The ALERT Summerschool (Olek Zienkiewicz Course) 2013 entitled Geology and Mechanics will be organized by Prof. Dimitrios Kolymbas and held in Innsbruck, 16-20 September 2013.
A short description of the topic by Dimitrios Kolymbas:
Viewed from the aspect of Continuum Mechanics, Geology is the most fascinating exhibition of large deformations of solid materials and the accompanying pattern formation. The latter is dominated by the phenomenon of localisation of deformation, think of shearbands and faults. The scale invariance of the relevant deformation mechanisms implies that the same phenomena are observed in a large range of scales. What is observed and studied by Soil Mechanics in the small is also observed by geologist in large scales. It proves (cf. the law of Byerlee) that sand is an appropriate solid material to model large deformations of geological strata. This fact is scientifically exploited by the so-called sandbox models, where geological folding and faulting is modeled in the laboratory with sand.
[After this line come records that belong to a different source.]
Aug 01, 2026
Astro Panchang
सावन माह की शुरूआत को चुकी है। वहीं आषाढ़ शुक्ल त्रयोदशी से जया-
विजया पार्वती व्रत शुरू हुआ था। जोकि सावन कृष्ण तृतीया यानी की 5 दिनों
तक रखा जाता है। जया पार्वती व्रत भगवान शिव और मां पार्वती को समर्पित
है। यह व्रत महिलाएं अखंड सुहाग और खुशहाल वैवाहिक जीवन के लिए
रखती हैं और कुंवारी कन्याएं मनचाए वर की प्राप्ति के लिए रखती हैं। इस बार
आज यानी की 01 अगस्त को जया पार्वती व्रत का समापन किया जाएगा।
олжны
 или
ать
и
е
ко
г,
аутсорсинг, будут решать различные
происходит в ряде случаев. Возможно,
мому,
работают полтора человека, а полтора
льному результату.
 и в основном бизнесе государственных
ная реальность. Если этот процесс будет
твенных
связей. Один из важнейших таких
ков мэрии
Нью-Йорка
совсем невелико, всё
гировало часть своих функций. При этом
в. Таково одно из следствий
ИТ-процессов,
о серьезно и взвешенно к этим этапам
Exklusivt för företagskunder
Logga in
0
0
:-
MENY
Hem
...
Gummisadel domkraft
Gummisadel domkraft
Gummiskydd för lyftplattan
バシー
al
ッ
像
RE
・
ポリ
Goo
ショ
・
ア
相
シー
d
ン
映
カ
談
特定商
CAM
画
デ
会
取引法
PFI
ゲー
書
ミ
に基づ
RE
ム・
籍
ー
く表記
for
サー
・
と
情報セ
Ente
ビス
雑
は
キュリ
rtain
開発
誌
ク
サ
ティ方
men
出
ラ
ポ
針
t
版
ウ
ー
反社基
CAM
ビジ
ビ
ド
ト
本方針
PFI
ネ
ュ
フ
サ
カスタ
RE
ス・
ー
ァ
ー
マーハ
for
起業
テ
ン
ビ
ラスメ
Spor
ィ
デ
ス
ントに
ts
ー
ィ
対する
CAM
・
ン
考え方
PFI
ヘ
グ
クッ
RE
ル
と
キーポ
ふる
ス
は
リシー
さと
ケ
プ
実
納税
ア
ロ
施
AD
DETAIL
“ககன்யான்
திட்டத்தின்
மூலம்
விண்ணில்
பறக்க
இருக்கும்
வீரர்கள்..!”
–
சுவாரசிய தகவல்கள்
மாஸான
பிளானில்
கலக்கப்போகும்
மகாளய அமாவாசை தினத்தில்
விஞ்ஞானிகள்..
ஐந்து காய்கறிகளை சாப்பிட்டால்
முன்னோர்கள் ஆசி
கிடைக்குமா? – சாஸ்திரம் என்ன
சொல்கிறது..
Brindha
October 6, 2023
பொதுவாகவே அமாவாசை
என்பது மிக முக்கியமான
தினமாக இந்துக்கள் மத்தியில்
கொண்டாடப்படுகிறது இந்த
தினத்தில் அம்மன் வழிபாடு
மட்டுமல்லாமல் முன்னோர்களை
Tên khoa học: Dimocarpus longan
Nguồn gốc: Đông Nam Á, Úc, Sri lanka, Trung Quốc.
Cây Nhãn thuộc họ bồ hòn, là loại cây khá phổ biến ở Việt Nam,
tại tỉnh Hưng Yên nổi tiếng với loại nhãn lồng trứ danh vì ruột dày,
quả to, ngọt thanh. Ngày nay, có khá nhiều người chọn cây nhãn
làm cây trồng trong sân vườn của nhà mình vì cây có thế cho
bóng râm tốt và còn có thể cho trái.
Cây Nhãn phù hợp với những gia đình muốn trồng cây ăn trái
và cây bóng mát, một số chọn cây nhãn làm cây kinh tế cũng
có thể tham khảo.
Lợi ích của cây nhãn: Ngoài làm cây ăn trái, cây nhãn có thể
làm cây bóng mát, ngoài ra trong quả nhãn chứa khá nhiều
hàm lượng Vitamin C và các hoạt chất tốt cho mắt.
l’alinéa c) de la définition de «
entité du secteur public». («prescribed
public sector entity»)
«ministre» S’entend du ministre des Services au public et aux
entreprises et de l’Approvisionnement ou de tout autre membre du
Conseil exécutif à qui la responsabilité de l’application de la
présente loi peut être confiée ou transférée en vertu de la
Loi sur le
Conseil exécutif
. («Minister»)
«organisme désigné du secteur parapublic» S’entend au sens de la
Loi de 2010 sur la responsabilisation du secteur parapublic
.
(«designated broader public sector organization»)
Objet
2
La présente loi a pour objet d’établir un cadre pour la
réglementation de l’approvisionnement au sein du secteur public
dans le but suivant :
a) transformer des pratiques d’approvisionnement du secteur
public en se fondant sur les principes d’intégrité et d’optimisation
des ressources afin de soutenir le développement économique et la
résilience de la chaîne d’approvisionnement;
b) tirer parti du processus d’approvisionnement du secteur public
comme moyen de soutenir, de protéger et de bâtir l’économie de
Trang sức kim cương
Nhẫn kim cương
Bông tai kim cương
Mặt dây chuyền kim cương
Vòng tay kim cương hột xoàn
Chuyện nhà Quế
The trapdoor problem, a widespread benchmark of soil mechanics, exhibits exactly the same patterns as the formation of grabens and ring structures in the lithosphere. An important feature in Soil Mechanics is the fact that fragmentation of sand bodies is always manifested by the formation of rigid blocks that slide relative to each other. The analogon in large scale is the motion of continents relative to each other with the accompanied friction and earthquakes. Also vulcanism has a counterpart in the small scale of Soil Mechanics, the so-called sand-volcanos.
The above stated effects are highly interesting and can cross-fertilize scientists from various disciplines.
It is a very interesting tropic to be discussed mainly as geologists have different “souls” from structural geologists to engineering geologists that hardly (at least in Italy) understand each other. One of my PhD or post-doc students or even me will participate.